DATA SUPPLIED:
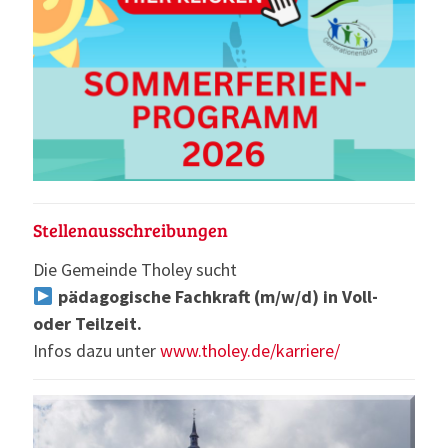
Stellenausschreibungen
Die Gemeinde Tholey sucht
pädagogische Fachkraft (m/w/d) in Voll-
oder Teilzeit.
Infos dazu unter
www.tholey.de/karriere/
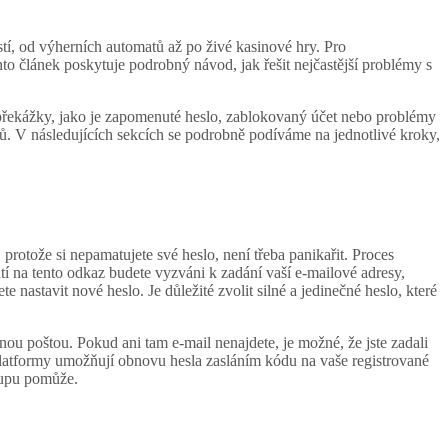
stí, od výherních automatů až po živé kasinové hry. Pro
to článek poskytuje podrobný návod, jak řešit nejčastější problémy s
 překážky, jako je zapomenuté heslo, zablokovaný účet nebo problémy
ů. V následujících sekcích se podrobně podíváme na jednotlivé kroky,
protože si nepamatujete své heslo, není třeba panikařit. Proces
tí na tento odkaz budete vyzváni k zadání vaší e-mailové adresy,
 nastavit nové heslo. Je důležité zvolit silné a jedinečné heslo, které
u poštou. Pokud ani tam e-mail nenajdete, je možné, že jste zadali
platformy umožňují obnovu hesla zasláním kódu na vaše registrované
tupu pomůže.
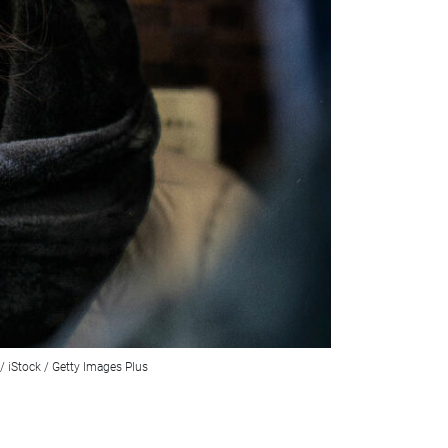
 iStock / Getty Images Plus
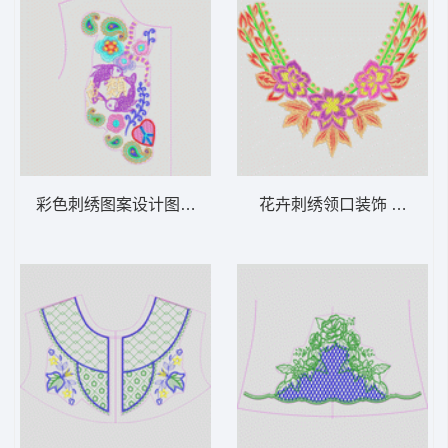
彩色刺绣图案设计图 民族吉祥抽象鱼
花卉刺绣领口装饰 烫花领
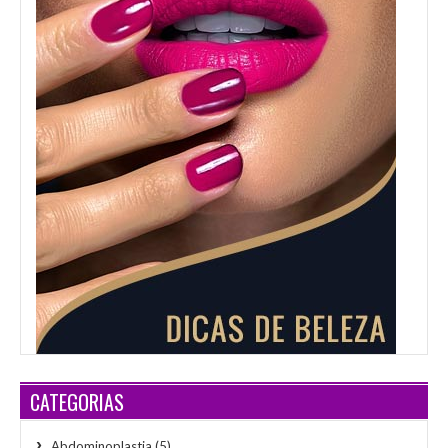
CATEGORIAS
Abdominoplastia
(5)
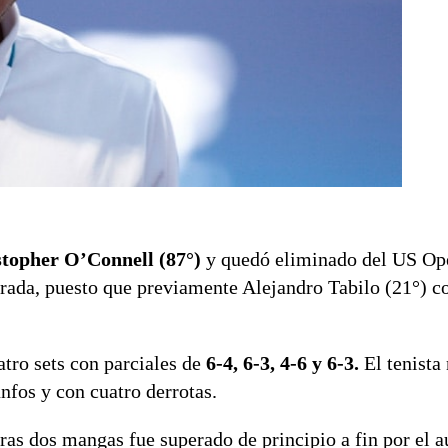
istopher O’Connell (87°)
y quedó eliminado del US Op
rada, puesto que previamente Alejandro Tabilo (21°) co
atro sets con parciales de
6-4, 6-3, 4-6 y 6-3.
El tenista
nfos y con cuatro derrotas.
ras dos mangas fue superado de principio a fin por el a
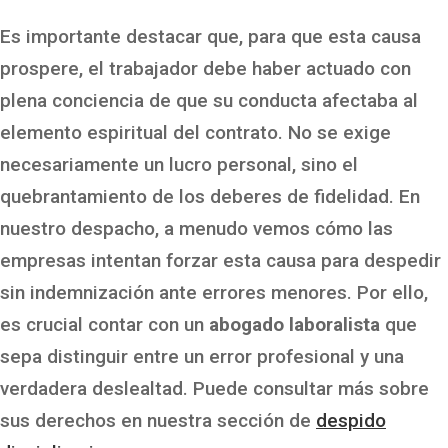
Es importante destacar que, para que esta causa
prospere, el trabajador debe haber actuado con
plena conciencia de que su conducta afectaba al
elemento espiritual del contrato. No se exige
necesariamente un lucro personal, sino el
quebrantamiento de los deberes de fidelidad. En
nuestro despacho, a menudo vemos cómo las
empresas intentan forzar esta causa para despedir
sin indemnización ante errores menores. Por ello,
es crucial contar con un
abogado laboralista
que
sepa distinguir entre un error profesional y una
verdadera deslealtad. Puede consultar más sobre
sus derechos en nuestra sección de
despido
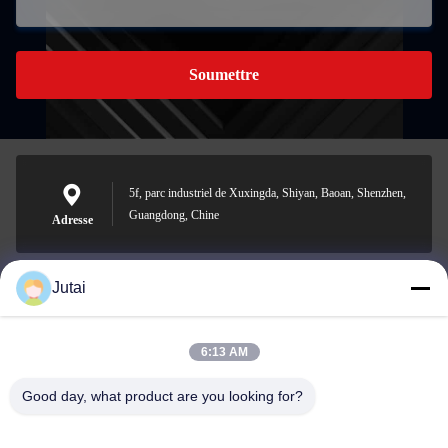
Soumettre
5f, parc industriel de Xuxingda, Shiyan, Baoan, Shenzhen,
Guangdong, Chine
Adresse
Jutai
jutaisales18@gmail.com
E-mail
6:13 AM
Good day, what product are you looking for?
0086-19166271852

* * *

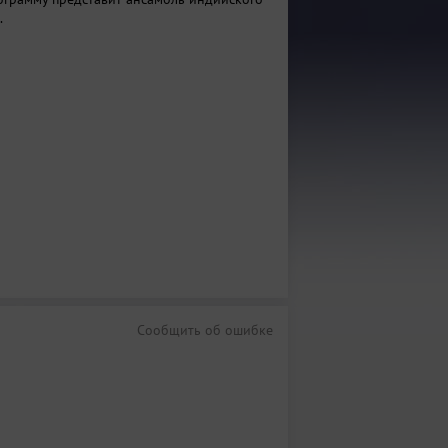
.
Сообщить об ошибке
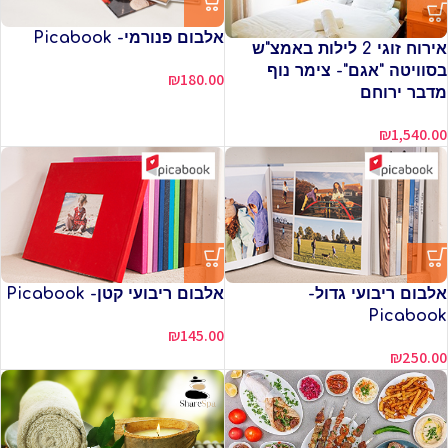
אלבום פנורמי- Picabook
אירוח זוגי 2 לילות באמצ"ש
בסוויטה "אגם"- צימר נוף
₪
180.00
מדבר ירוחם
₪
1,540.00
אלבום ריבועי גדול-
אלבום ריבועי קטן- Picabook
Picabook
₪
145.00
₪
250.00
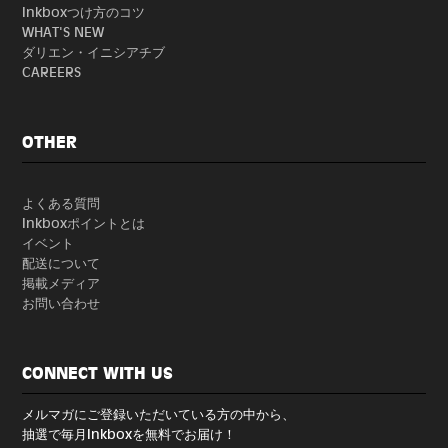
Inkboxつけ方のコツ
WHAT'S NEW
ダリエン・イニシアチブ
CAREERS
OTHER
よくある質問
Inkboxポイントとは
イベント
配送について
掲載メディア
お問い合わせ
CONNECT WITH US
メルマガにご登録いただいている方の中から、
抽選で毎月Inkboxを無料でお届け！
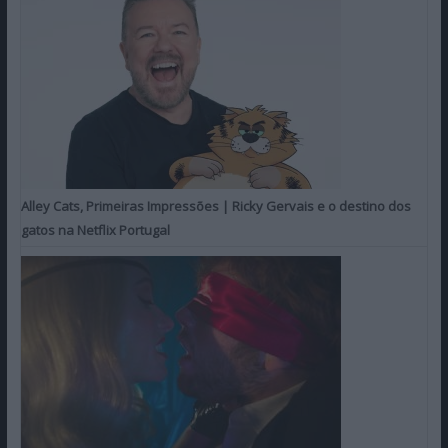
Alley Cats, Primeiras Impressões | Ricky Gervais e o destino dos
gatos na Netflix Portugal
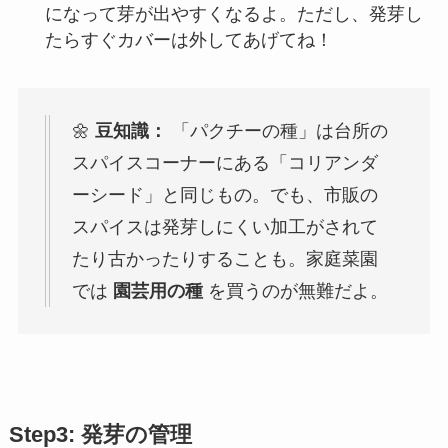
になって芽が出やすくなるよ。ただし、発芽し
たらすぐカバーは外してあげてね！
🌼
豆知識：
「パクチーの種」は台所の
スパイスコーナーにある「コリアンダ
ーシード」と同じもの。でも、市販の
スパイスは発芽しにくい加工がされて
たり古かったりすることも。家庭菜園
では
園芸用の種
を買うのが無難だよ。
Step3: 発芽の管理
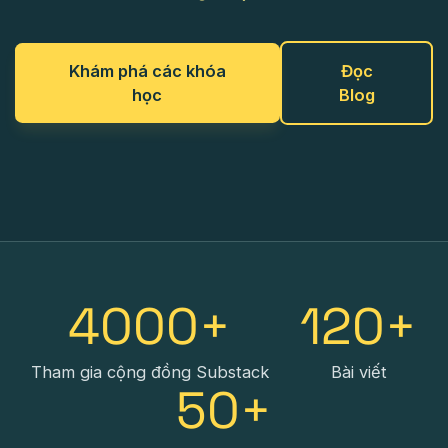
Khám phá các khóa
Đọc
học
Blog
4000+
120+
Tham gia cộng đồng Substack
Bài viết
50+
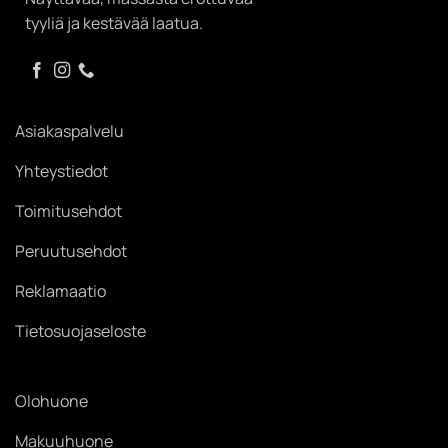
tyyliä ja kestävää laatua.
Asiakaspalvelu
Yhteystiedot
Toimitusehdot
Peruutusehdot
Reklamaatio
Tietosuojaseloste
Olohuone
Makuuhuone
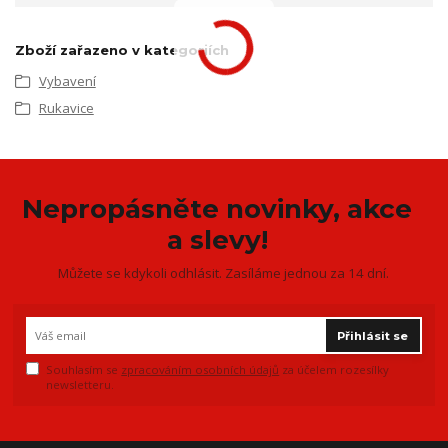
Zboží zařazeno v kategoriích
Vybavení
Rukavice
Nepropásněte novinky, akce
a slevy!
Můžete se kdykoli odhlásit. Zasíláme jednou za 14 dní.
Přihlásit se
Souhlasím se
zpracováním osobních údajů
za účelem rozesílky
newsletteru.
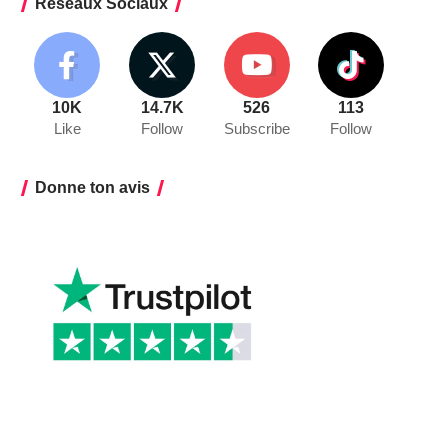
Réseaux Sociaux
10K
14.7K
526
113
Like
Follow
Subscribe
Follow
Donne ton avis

PROBLEM TO SOLVE: A clean copy is needed of the lines in the listing above from the one with "platformy umožňují obnovu" through the one with "elemento espiritual del contrato. No se exige", exact in every word and free of pictures.

RESPONSE TO THE TASK:
platformy umožňují obnovu hesla zasláním kódu na vaše registrované
tupu pomůže.
 iStock / Getty Images Plus
彩色刺绣图案设计图 民族吉祥抽象鱼
花卉刺绣领口装饰 烫花领
CATEGORIAS
Abdominoplastia
(5)
istopher O’Connell (87°)
y quedó eliminado del US Op
rada, puesto que previamente Alejandro Tabilo (21°) co
atro sets con parciales de
6-4, 6-3, 4-6 y 6-3.
El tenista
nfos y con cuatro derrotas.
ras dos mangas fue superado de principio a fin por el a
Es importante destacar que, para que esta causa
prospere, el trabajador debe haber actuado con
plena conciencia de que su conducta afectaba al
elemento espiritual del contrato. No se exige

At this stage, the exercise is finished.